Friday, December 3, 2010

Going Green for Green


Almost every newspaper or magazine has an article on going green. I'm behind these efforts.

The media have stepped up to educate consumers to the reality that this is exactly what we're doing - consuming. Then they show us how we can balance our consumption and even turn it around.

The green approach might, as a side, help sell green products. It is media's reason for pitching green some cynics suggest. I say hurrah to the endeavor whatever the intention that lies behind it.

There will always be marketing. If some products pitched to the public actually have gentler agents in them or appliances are engineered to require less electricity or water I say more power to the process.

Niches are continually being created for the new. Right now green is an effective niche. It plays to the need for all of us to seriously examine our right to consume without regulation even if it's only self-regulation.

Turning off lights and TV when not in use, walking or biking to cut some necessary car travel (yes, Starbucks coffee counts as necessary trips at times) and reworking and rethinking how we use energy pays back in terms of responsibly conserving.

The commitment to recycle, reuse and reinvent saves in the pocket. More importantly it adds to the global movement to treat our Earth more kindly.

In our household we work at being diligent in returning grocery bags to the store. We use the bags until they're in sad condition. Limp and thin from wear their next journey can only be to the recycling bin.

We run in streaks. Sometimes we get the bags along with us every time. Just like that. Then we go through a period of not remembering. As I tug the store's brown bags out from under to fill with groceries I try not to think of trees being cut. "Sorry," I tell the bag. "This time we forgot."

For quite awhile I've watched people bring their own totes. Many of the totes have store logos on them. They're used for shopping at that particular store. But some totes are taken all around town.

It looks crisp and very European to have a shopper tote dangling from the arm. It makes the shoppers look like thinkers and planners. I'm going shopping and I'm prepared is their mantra as they set out toting their totes.

The idea of joining the shopper tote people grew on me. The other day a dark-green tote caught my eye. It was selling at a check-out counter at the local store. It appeared durable. It had a classy look. It was a size I like, not overlarge but big enough to hold the food items I often run in for.

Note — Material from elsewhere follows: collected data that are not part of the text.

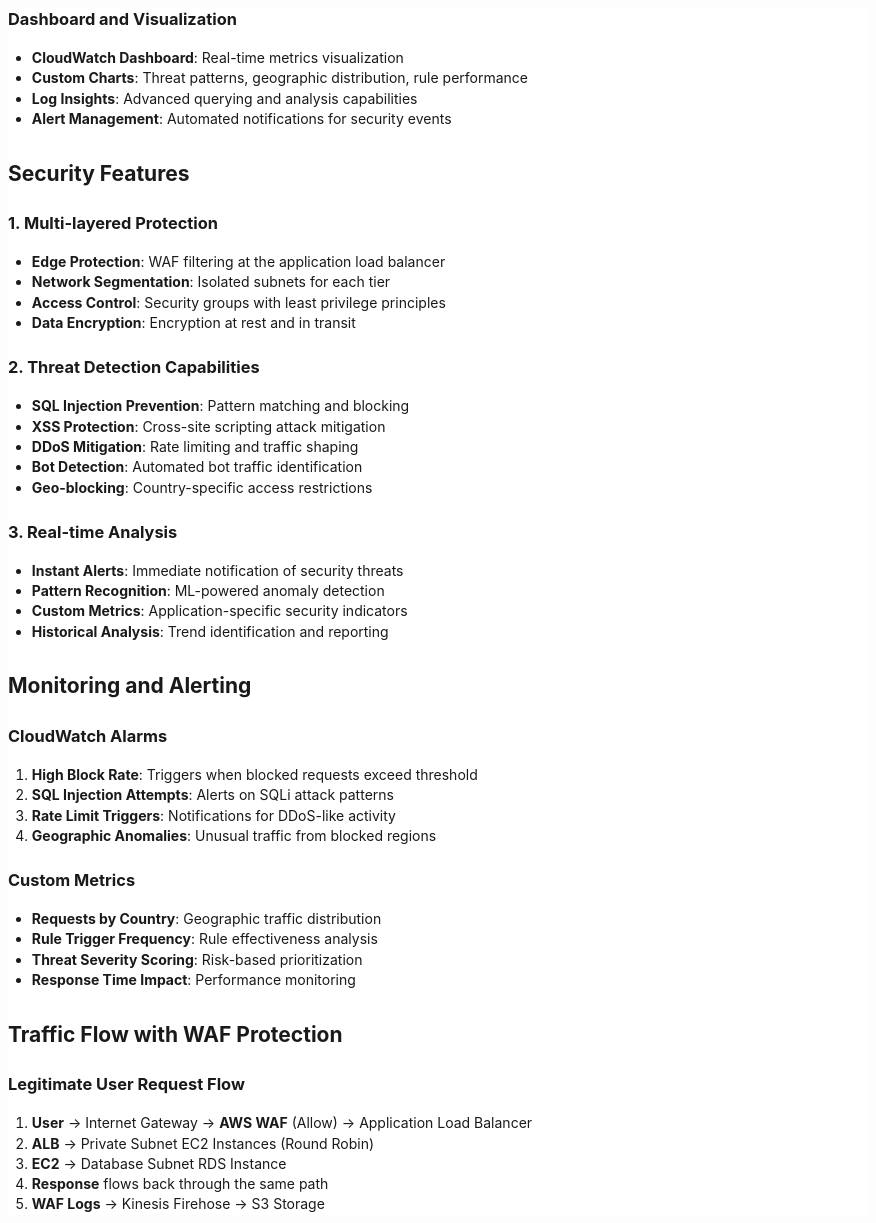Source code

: ### Dashboard and Visualization
- **CloudWatch Dashboard**: Real-time metrics visualization
- **Custom Charts**: Threat patterns, geographic distribution, rule performance
- **Log Insights**: Advanced querying and analysis capabilities
- **Alert Management**: Automated notifications for security events

## Security Features

### 1. Multi-layered Protection
- **Edge Protection**: WAF filtering at the application load balancer
- **Network Segmentation**: Isolated subnets for each tier
- **Access Control**: Security groups with least privilege principles
- **Data Encryption**: Encryption at rest and in transit

### 2. Threat Detection Capabilities
- **SQL Injection Prevention**: Pattern matching and blocking
- **XSS Protection**: Cross-site scripting attack mitigation
- **DDoS Mitigation**: Rate limiting and traffic shaping
- **Bot Detection**: Automated bot traffic identification
- **Geo-blocking**: Country-specific access restrictions

### 3. Real-time Analysis
- **Instant Alerts**: Immediate notification of security threats
- **Pattern Recognition**: ML-powered anomaly detection
- **Custom Metrics**: Application-specific security indicators
- **Historical Analysis**: Trend identification and reporting

## Monitoring and Alerting

### CloudWatch Alarms
1. **High Block Rate**: Triggers when blocked requests exceed threshold
2. **SQL Injection Attempts**: Alerts on SQLi attack patterns
3. **Rate Limit Triggers**: Notifications for DDoS-like activity
4. **Geographic Anomalies**: Unusual traffic from blocked regions

### Custom Metrics
- **Requests by Country**: Geographic traffic distribution
- **Rule Trigger Frequency**: Rule effectiveness analysis
- **Threat Severity Scoring**: Risk-based prioritization
- **Response Time Impact**: Performance monitoring

## Traffic Flow with WAF Protection

### Legitimate User Request Flow
1. **User** → Internet Gateway → **AWS WAF** (Allow) → Application Load Balancer
2. **ALB** → Private Subnet EC2 Instances (Round Robin)
3. **EC2** → Database Subnet RDS Instance
4. **Response** flows back through the same path
5. **WAF Logs** → Kinesis Firehose → S3 Storage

I turned to the fellow who was filling the nearby candy racks. "I really should buy this," I said to him.

"You really should," he answered agreeably, looking up.

"I will but not this time," I told him. I wheeled the cart to a counter that was open. Since I had to wait in line anyway I followed my original impulse. I went back for the tote.

"You convinced me to buy it," I told the man still shelving Snicker bars and other favorites which my resolve not to buy had made me feel virtuous.

"And I don't even work here," he said with a grin. He appeared happy to assist the store that gives his company business.

I was happy to finally own a shopper bag. So everybody was happy and I only had to pay $1.50 for the green save-the-world-this-is-a-start grocery tote.